■ **MATERIAL TO PROCESS**:

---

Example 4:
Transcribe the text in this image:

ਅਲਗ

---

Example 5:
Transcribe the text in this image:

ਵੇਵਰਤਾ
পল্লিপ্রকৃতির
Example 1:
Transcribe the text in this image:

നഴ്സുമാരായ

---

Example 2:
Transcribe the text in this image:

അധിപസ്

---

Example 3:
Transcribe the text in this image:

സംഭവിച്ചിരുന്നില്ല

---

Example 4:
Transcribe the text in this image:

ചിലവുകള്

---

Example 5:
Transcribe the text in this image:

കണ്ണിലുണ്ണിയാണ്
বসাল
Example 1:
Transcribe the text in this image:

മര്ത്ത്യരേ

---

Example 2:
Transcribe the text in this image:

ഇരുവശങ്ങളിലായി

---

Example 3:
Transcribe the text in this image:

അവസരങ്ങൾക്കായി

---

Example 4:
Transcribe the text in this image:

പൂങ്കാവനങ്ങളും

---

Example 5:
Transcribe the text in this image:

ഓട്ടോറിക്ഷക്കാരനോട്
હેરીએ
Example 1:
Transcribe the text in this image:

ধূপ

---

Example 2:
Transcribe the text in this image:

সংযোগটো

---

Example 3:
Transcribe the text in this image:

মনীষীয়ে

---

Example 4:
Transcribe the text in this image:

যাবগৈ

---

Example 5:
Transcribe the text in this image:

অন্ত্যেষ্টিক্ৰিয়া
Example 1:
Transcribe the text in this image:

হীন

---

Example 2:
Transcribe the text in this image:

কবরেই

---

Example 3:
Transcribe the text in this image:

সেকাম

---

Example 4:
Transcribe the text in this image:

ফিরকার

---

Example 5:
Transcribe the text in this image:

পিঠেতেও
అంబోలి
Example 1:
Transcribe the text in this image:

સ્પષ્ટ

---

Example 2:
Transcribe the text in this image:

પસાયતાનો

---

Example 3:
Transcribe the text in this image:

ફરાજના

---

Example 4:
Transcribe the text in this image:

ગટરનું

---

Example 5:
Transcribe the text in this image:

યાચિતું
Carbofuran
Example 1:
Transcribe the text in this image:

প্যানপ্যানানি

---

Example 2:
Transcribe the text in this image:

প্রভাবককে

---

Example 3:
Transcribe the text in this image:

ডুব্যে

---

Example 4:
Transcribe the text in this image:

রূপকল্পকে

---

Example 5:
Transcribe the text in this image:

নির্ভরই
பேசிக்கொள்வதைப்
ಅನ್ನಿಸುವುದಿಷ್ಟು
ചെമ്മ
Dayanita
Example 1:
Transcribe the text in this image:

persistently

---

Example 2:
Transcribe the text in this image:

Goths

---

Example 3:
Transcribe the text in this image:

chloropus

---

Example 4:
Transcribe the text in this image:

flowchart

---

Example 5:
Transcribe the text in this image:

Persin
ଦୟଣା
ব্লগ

■ **WORK REQUEST**: Transcribe the material exactly as it reads.

■ **EXPECTED ANSWER**:
---

Example 4:
Transcribe the text in this image:

ਅਲਗ

---

Example 5:
Transcribe the text in this image:

ਵੇਵਰਤਾ
পল্লিপ্রকৃতির
Example 1:
Transcribe the text in this image:

നഴ്സുമാരായ

---

Example 2:
Transcribe the text in this image:

അധിപസ്

---

Example 3:
Transcribe the text in this image:

സംഭവിച്ചിരുന്നില്ല

---

Example 4:
Transcribe the text in this image:

ചിലവുകള്

---

Example 5:
Transcribe the text in this image:

കണ്ണിലുണ്ണിയാണ്
বসাল
Example 1:
Transcribe the text in this image:

മര്ത്ത്യരേ

---

Example 2:
Transcribe the text in this image:

ഇരുവശങ്ങളിലായി

---

Example 3:
Transcribe the text in this image:

അവസരങ്ങൾക്കായി

---

Example 4:
Transcribe the text in this image:

പൂങ്കാവനങ്ങളും

---

Example 5:
Transcribe the text in this image:

ഓട്ടോറിക്ഷക്കാരനോട്
હેરીએ
Example 1:
Transcribe the text in this image:

ধূপ

---

Example 2:
Transcribe the text in this image:

সংযোগটো

---

Example 3:
Transcribe the text in this image:

মনীষীয়ে

---

Example 4:
Transcribe the text in this image:

যাবগৈ

---

Example 5:
Transcribe the text in this image:

অন্ত্যেষ্টিক্ৰিয়া
Example 1:
Transcribe the text in this image:

হীন

---

Example 2:
Transcribe the text in this image:

কবরেই

---

Example 3:
Transcribe the text in this image:

সেকাম

---

Example 4:
Transcribe the text in this image:

ফিরকার

---

Example 5:
Transcribe the text in this image:

পিঠেতেও
అంబోలి
Example 1:
Transcribe the text in this image:

સ્પષ્ટ

---

Example 2:
Transcribe the text in this image:

પસાયતાનો

---

Example 3:
Transcribe the text in this image:

ફરાજના

---

Example 4:
Transcribe the text in this image:

ગટરનું

---

Example 5:
Transcribe the text in this image:

યાચિતું
Carbofuran
Example 1:
Transcribe the text in this image:

প্যানপ্যানানি

---

Example 2:
Transcribe the text in this image:

প্রভাবককে

---

Example 3:
Transcribe the text in this image:

ডুব্যে

---

Example 4:
Transcribe the text in this image:

রূপকল্পকে

---

Example 5:
Transcribe the text in this image:

নির্ভরই
பேசிக்கொள்வதைப்
ಅನ್ನಿಸುವುದಿಷ್ಟು
ചെമ്മ
Dayanita
Example 1:
Transcribe the text in this image:

persistently

---

Example 2:
Transcribe the text in this image:

Goths

---

Example 3:
Transcribe the text in this image:

chloropus

---

Example 4:
Transcribe the text in this image:

flowchart

---

Example 5:
Transcribe the text in this image:

Persin
ଦୟଣା
ব্লগ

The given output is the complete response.